However, in regard to some of the things that have been said here: As much as I am a rookie when it gets to boating I do have a general understanding of combustion motors. And there two things which I would like to remind you of: As for a motor as small as 3.5hp there is no need for rocket science applied to a marine engine. In fact the lawnmower you use at home probably gets quite close to that output, especially if it's a two-stroke engine (as in this case). And secondly, it is a fallacy to believe that Chinese goods are generally not good. In fact modern research is actually indicating that China is currently encouraging a highly skilled labor force to develop nationally. Trust me, the face of China is changing considerably and its reputation will change eventually. Yes, at the moment there's still heaps of inferior goods out there; however, this is not always the case anymore. And that is why I am giving this little motor a chance. It's not intended as an auxiliary motor for a luxury yacht or a water taxi - it's just for my little 9ft inflatable, which I use maybe once a month if I get a chance to. And I won this motor on an ebay auction (at no reserve price), so I may well have made a bargain. Or maybe not. But for the price I paid I am willing to take this risk.

Anyway, will let you guys know first thing when I try this dubious little motor out. If it's a blooper - oh well, I will get over it, save up for a quality product and write this off as a further experience


----------



## TSOJOURNER (Dec 16, 1999)

I never bought the little motor. I ended up finding a deal on a 1992 Johnson 3hp with 5 hours on it. Since i posted the OP, ive bought and sold a 2001 Nissan 3hp motor. Didn't like it that much, single cylinders are a little too rough for me. I like my twin cylinder motors.

Pretty, isnt it?


----------



## TSOJOURNER (Dec 16, 1999)

Congrats on your purchase, mate. That's a great find.

I was a bit late to revive this thread anyway....


----------



## Maine Sail (Jan 6, 2003)

*That!!*



SVDistantStar said:


> I never bought the little motor. I ended up finding a deal on a 1992 Johnson 3hp with 5 hours on it. Since i posted the OP, ive bought and sold a 2001 Nissan 3hp motor. Didn't like it that much, single cylinders are a little too rough for me. I like my twin cylinder motors.
> 
> Pretty, isnt it?


That motor pictured is the FINEST two stroke light weight motor ever produced! I have owned two and currently own a 2000 model and have been searching for a spare, for parts, since I bought it! Don't ever let that motor go!! 30lbs, two cylinders, smooth running, two stroke and RELIABLE!!

▶ _Provided records_
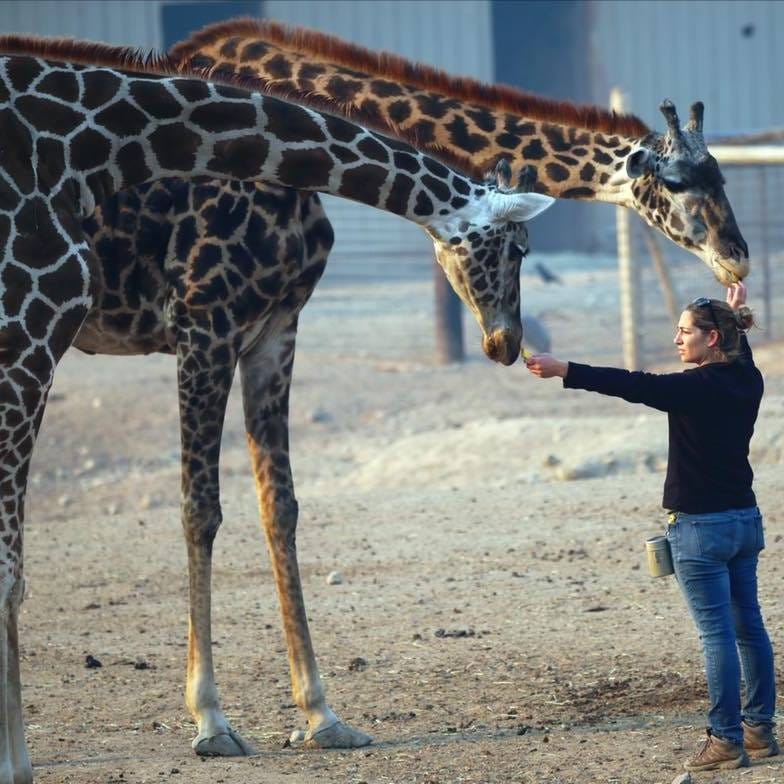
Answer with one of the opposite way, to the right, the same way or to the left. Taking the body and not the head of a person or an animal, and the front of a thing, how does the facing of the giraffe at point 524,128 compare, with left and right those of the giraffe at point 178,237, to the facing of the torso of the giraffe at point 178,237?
the same way

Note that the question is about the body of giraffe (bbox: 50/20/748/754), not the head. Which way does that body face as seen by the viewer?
to the viewer's right

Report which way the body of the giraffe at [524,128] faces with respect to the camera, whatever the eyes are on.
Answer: to the viewer's right

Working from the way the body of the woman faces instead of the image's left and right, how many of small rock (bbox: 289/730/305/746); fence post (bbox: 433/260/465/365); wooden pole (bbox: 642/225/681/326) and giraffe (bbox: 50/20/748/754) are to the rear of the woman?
0

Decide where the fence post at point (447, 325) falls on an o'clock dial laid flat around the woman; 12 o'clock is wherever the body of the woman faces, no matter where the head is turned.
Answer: The fence post is roughly at 1 o'clock from the woman.

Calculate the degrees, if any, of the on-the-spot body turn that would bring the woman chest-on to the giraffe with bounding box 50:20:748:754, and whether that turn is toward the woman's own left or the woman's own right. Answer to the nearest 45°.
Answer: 0° — they already face it

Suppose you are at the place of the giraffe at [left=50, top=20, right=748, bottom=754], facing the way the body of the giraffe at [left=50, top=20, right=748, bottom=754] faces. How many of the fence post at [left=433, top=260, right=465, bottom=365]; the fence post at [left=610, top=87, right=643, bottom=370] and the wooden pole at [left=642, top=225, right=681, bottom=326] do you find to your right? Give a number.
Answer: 0

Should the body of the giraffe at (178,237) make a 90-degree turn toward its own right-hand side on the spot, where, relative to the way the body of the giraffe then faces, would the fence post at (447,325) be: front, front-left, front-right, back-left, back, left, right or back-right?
back

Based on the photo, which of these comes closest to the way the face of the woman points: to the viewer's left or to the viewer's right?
to the viewer's left

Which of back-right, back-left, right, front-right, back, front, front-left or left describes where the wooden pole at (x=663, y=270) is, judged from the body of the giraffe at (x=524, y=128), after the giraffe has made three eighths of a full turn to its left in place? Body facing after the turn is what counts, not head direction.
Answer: front-right

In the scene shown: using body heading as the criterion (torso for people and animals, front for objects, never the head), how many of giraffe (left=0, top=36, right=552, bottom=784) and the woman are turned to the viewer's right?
1

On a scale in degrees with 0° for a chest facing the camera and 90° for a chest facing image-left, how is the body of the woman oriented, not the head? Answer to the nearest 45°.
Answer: approximately 135°

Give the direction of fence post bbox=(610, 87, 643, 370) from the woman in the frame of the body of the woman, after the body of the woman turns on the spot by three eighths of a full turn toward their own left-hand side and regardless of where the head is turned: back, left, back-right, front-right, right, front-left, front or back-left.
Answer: back

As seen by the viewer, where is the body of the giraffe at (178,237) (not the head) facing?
to the viewer's right
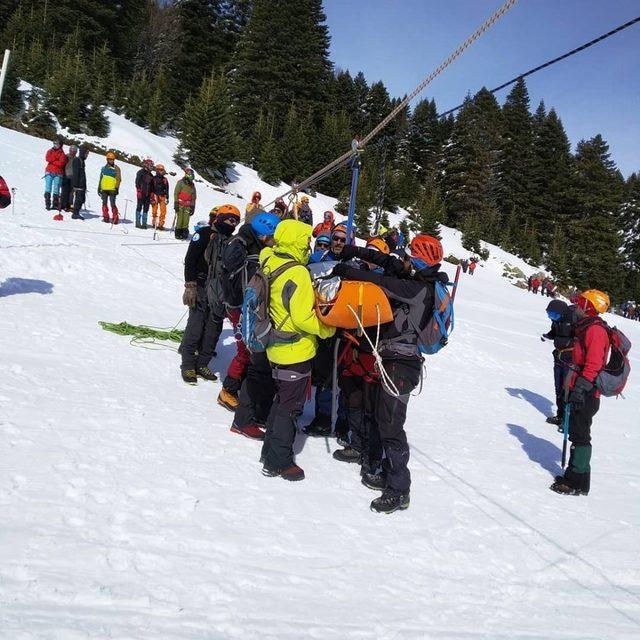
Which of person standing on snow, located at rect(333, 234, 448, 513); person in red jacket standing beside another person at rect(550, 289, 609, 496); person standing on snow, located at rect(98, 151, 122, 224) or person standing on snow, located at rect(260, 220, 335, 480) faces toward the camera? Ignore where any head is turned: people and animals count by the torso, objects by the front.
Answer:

▶ _Work instructions_
1. Answer from the outboard motor thread:
(a) What boat is the small Chinese motor meant for?
(b) What motor did the poster buy in place of the little motor, and how many hours did it have on it?
(c) How much does the motor praised in the last post weigh?
2. Write the next part of the outboard motor thread, carrying on after its last post.
The data given here has no part in the work that comes after it.

▶ _Activity answers_
1.
(a) A 9ft inflatable.
(b) A 1992 Johnson 3hp, with 5 hours on it.
(c) 30lbs.

2.
Do you want to sell it?????


----------



## TSOJOURNER (Dec 16, 1999)

Not a chance. That motor is like brand new and hasn't been broken in yet. I know its pretty much the best of the small ones since its #5 in my collection of them. Its the newest and is a baby to work on with no points.


----------



## Davey1000 (Nov 19, 2008)

*Outboard Motor Durability*

Hi folks! I got my over-sixties bus pass a few years ago so I have seen a few things. Regarding outboard motors, some of the outboards built in Japan seem to be made from poor quality alloy which becomes porous and crumbly after about ten years. The other stunt that they do is they assemble the motor with low tensile bolts - after all the bolts are only going into aluminium! Actually the low tensile bolts are an extremely bad idea because when you try to unscrew them, the hexagons shear-off leaving your motor fastened together with rusty dowels. The old Yamaha 8HP two stroke is one such example. 
Beware of outboards that pack a lot of HP for their weight. Often these will be based on a lower HP model but the power-head will have been bored and stroked. I bought such a motor brand new many years ago, it was a 25HP motor that looked like a fifteen and its appetite for bevel gears was appalling. After one "professional repair" (which I had to pay for even though it was in guarantee as the importer claimed that I had abused the motor) the gearbox shredded again with just one weeks holiday use! (OK we were water-skiing but WTF) The failed motor was then sold cheaply as a non-runner and a complete new lower unit was fitted by the new owner but it failed again. It looked as if the ball races were flaking out after a weeks hard usage and once the gear mesh went awry the gearbox would fail. The motor was a Terhi made in Finland. Perhaps if the gearcase had been reverse-engineered with taper roller bearings it might have been OK. It might also have been OK with SKF or British Timken premium grade ball races instead of generics but its all history now. (the races on the failed gearboxes were so badly worn that the inners of the races could be moved through about 1/8 of an inch)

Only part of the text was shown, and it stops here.